Invisible Frogs begins in the same vein: three college students studying ancient Egypt at the fictional Carter Institute try to cheat on an exam and find themselves pulled into the myth they are trying to get out of studying (my hot take: Professor Castle knew exactly what he was doing when he left The Book of Thoth in the copier). Written by Geraldine Harris Pinch (Oxford Egyptologist and author of the young adult fantasy series The Seven Citadels), Invisible Frogs came out in ebook last week, and I was lucky enough to get to design the cover (see my last post).
It’s an enjoyable premise, but what ensues when Paula, James, and Andrew find themselves floating in the primordial ocean is much stranger and more complex than a reader might expect from that alone: a lyrical, dreamlike, extremely nonlinear sequence of events wherein the three main characters experience and embody episode after episode of Egyptian myth.
Dream logic is one of my favorite things — and also something I’m incredibly picky about. Diana Wynne Jones and C.S. Lewis are both favorites in large part on account of how brilliant they are at this. Kafka’s The Trial has this quality perhaps even more — the plotline feels at once impossible, deeply real, terrifying, and (in the sense of enormity) exhilarating.
When I first read the beginning of Invisible Frogs in high school, it did not hit this bar — for the same reasons George MacDonald’s Phantastes did not, so it’s not what you’d call a damning judgment, and I am almost sure it is a failure of my imagination in both cases: I cannot feel uncut beauty deep in my brain, as the underlying — logic may not be the right word, but — something like that? It felt a bit arbitrary. And, as with Phantastes, the imagery and events stuck with me intensely all the same.
But, leaving aside the subjective angle, I couldn’t have been more wrong in feeling the sequences of events to be arbitrary, although they do not adhere to the logic of the modern world. The book mentions that Egyptian deities slip disorientingly in and out of one another, and they certainly do in the plot, but that’s only the beginning. I’ve been reading Pinch’s Egyptian Myth: A Very Short Introduction, which I highly recommend as a companion volume, and each series of events, the locations where they take place (marshes, red land / desert, black land / fertile earth), have their parallels in Egyptian history and mythology, and the fact that the Marshes of Chemmis stuck powerfully with me turns out to be correct indeed (when other mythologies send their heroes into the woods, Egyptian mythology sends them into the reeds, and a papyrus marsh is an Egyptian idea of heaven). Subtler aspects too — how characters find themselves transformed into gods, how the creation of the world and the defeat of chaos occur again and again and are seen differently by each character, and the startling juxtaposition of farce (swimming in a lake of Bloody Marys, cream pie fights) and the numinous — seem to come straight from the myth.

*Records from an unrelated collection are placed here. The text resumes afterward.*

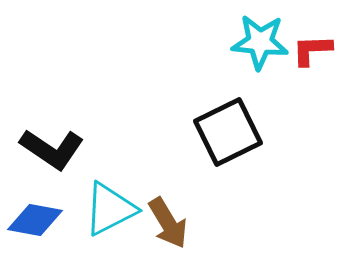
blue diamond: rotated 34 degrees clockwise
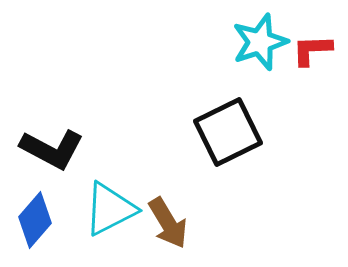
cyan star: rotated 24 degrees counterclockwise
black L-shape: rotated 6 degrees counterclockwise
blue diamond: rotated 60 degrees counterclockwise
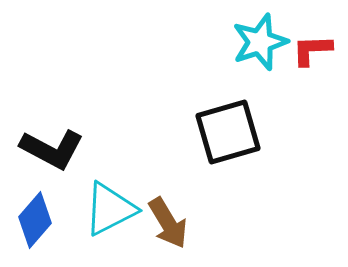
black square: rotated 10 degrees clockwise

You might not think there’s a lot of room for traditional character development in something like this, but you would be wrong. The characters begin as rough sketches — a nerd, a shy woman, and a joker. They remain true to those outlines, but grow into round and deep characters, and the myth itself serves as a vessel for exploring who they are and why they are that way. Shy Paula becomes goddesses, turn protective and vengeful; nerdy James faces deep fears; and the dangers of a shallow and flippant approach to life are manifest in Andrew, who tellingly thinks not of Egyptian myth but of nursery rhymes when he tries to understand what’s going on; all three of them grow a lot.
One of the things I admire most, though, is that the gods are neither window dressing nor only a metaphor for the characters’ psyches; they are genuinely divine. It’s a study in the multifarious roles mythology plays — and it also brings mythology into the present day (and the present day into mythology), in a way that respects both (the ending is thrilling for this).